WASHINGTON -- Among the political shoals that candidate Bill Clinton safely navigated in his 1992 campaign was firm organized labor opposition to the North American Free Trade Agreement (NAFTA) on grounds it would cause massive job losses to Mexico.
Clinton finessed the issue during what proved to be the critical Illinois and Michigan presidential primaries, where the labor vote was a key. He said he supported "free trade" in general but wanted to see the fine print of the NAFTA deal then still being negotiated by President George Bush.
Clinton won both primaries and effectively eliminated pro-business candidate Paul Tsongas from the race. In Michigan, where candidate Jerry Brown ran second to Clinton, Brown sought to draw off labor support by raising doubts about Clinton's position on NAFTA, but had only modest success.

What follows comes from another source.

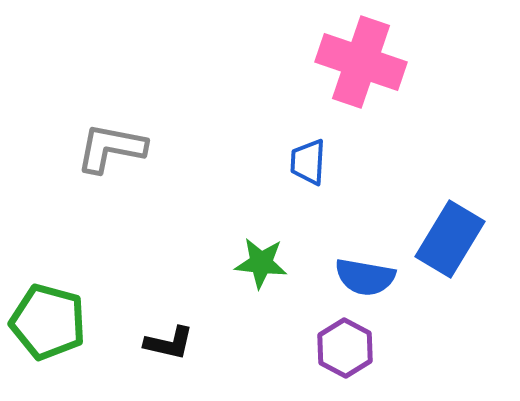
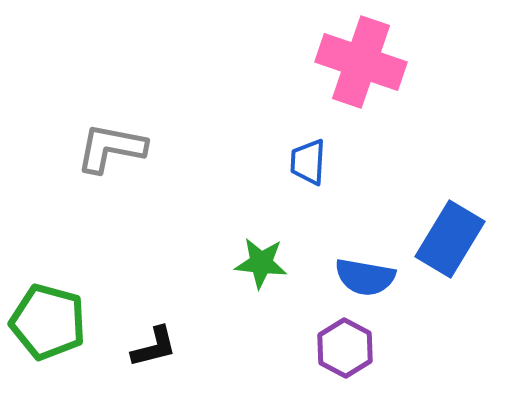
black L-shape: moved 15 px left, 4 px down; rotated 27 degrees counterclockwise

The Arkansas governor got by with general remarks about insisting on provisions in NAFTA that would protect American jobs by requiring Mexico to impose tougher environmental and labor standards on its own industries. Without them, he said, Mexican industry would be able to flood U.S. markets with goods priced at levels American industry could not approach.
It was not until a month before the election, at a speech at North Carolina State, that Clinton formally endorsed NAFTA, while saying he would not sign it in the form the agreement by then had been shaped by the Bush administration. He said he would insist on additional provisions on environmental and labor standards that he said could be attached "without renegotiating the basic agreement."

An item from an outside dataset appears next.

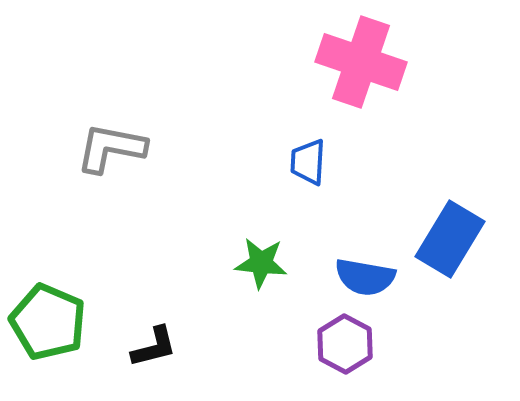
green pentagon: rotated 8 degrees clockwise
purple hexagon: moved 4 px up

The position was widely viewed as a politically crafty hedge, arrived at after consultations with House Majority Leader Richard Gephardt, originally a strong foe of NAFTA who even now remains skeptical that it can be adjusted to safeguard U.S. workers' interests adequately.
In the end, though, most elements of organized labor swallowed hard and accepted Clinton's assurances that he would, if elected, make NAFTA palatable to them, or not agree to it.
Since then, the Clinton administration has been stroking organized labor to keep it lined up behind him on the issue. Secretary of Labor Robert Reich gathered his Labor Advisory Committee, a 17-union body headed by AFL-CIO
Secretary-Treasurer Tom Donahue, to consult with Mickey Kantor, the U.S. Trade Representative spearheading the effort to win adjustments from the Mexicans.
Rumblings of discontent are now being heard in Congress in spite of assurances from Kantor that the Clinton administration will insist on mechanisms to make sure that higher environmental and workplace standards are required by Mexican industries.
While AFL-CIO spokesman Rex Hardesty says there is no single litmus test by which his organization intends to judge Clinton, revamping NAFTA to meet labor's concerns clearly shares top billing with only a few others, including health-care reform.
While it undoubtedly is true that organized labor no longer has the political clout it enjoyed in New Deal and subsequent years, it continues to represent a very important constituency for any Democratic president.
The massive loss of blue-collar voters to Ronald Reagan and even to George Bush in 1988 -- the "Reagan Democrats" -- sharply undercut Democratic hopes in the three previous presidential elections. It was a loss that Clinton worked hard, and successfully, to reverse in 1992.
Organized labor came to support Clinton last year only warily, first backing old-line liberal Sen. Tom Harkin. Once Harkin dropped out, however, and Clinton's only remaining serious opposition was posed by Tsongas, the unions by and large went along.
Now, Hardesty notes, even NAFTA's most outspoken foe, the International Longshoremen's and Warehousemen's Union (ILWU), is simply calling on Clinton to make sure that the agreement he signs is fair.
In this first major labor issue to come to a test in his administration, Clinton is getting the benefit of the doubt from organized labor, and he can't afford politically not to deliver.